> Design files in text formats
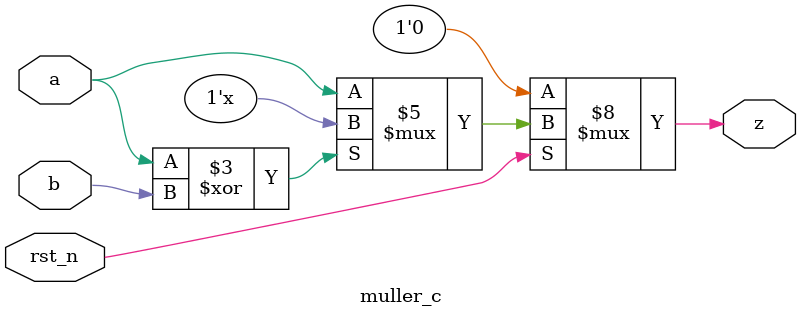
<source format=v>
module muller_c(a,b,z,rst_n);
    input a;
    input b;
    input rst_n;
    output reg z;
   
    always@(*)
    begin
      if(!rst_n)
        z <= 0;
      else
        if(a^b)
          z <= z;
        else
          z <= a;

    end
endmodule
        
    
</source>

> What the task requires
The records above must be repeated exactly, minus their pictures.

> Exercise solution
<source format=v>
module muller_c(a,b,z,rst_n);
    input a;
    input b;
    input rst_n;
    output reg z;
   
    always@(*)
    begin
      if(!rst_n)
        z <= 0;
      else
        if(a^b)
          z <= z;
        else
          z <= a;

    end
endmodule
        
    
</source>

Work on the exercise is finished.